From 2006 to 2016, undergraduate tuition and fees at the University of North Carolina Chapel Hill increased 86 percent. Over the same time, tuition at all 4-year public colleges and universities increased 71 percent.
A common talking point of college administrators and progressive politicians has been that state budget cuts have fueled the rise in college tuition.
Preston Cooper, Senior Fellow at American Enterprise Institute. Cooper conducted research that challenges the assertion. After analyzing tuition trends at four-year colleges from 2004 to 2015, Cooper found that every dollar of per student subsidy cuts was associated with a tuition hike of less than five cents.

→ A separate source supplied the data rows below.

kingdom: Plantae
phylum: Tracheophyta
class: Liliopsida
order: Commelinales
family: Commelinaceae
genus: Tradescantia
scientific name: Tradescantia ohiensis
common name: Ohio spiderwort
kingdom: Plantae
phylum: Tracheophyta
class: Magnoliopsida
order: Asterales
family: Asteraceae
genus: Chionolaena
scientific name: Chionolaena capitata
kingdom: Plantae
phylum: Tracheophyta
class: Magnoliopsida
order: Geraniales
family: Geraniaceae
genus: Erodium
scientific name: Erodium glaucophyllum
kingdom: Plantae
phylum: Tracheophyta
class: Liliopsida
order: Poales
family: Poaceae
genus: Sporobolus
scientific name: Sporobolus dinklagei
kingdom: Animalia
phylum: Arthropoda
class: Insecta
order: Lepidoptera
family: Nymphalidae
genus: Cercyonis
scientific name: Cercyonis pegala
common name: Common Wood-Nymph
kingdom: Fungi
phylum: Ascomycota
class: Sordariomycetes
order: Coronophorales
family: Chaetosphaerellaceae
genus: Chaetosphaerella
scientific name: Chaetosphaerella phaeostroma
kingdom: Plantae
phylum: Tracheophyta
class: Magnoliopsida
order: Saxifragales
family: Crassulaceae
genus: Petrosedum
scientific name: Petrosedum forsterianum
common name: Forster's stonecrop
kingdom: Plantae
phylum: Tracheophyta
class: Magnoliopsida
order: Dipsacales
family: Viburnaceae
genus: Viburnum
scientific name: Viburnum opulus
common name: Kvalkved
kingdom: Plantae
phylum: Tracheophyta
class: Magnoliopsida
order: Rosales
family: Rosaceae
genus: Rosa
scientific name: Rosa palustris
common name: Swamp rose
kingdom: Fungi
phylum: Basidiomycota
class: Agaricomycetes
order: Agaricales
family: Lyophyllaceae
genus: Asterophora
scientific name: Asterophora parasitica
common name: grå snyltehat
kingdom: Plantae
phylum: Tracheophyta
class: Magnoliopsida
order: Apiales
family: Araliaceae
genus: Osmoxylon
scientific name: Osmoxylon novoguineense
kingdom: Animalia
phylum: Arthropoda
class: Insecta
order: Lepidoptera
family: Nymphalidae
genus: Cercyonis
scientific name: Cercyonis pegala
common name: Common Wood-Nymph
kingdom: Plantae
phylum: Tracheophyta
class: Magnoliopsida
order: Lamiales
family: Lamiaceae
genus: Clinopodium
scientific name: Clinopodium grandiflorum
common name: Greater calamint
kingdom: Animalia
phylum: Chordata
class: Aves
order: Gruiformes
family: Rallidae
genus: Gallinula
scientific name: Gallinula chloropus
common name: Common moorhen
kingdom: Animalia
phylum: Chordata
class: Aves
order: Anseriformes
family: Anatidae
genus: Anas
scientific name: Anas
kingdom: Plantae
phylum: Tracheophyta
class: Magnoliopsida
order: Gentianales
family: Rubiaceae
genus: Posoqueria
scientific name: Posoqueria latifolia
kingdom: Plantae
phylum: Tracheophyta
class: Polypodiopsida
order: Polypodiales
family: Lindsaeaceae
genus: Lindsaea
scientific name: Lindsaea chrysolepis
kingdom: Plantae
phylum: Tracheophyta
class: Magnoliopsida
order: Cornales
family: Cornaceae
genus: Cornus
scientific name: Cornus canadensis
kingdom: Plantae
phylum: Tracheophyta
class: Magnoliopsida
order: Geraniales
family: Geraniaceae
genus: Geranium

Cooper found changes in state subsidies appear to have little, if any effect on tuition levels at public colleges. Cooper writes:
Rather than increasing tuition, public colleges respond to subsidy cuts by reducing spending, specifically spending in areas not related to instruction such as research and administration. For every three to five dollars in subsidy cuts, spending on instruction goes down by one. Perhaps intuitively, expenditures tangential to the central educational mission of universities are the first to go when subsidies fall.
So, what’s behind the high cost of a college education? Many believe the prevalence of federal financial aid has done more to drive up costs than any other factor. Financial aid has allowed millions to attend college. But it has also kept afloat institutions that might have otherwise closed, distorted the true price of education, and delayed necessary market corrections.
Remember that the next time you write a tuition check.
charlie says
I say it is due to the ease of obtaining student loans. Students have no sense of what borrowing money means. They live for the day. Without student loans colleges would be suffering.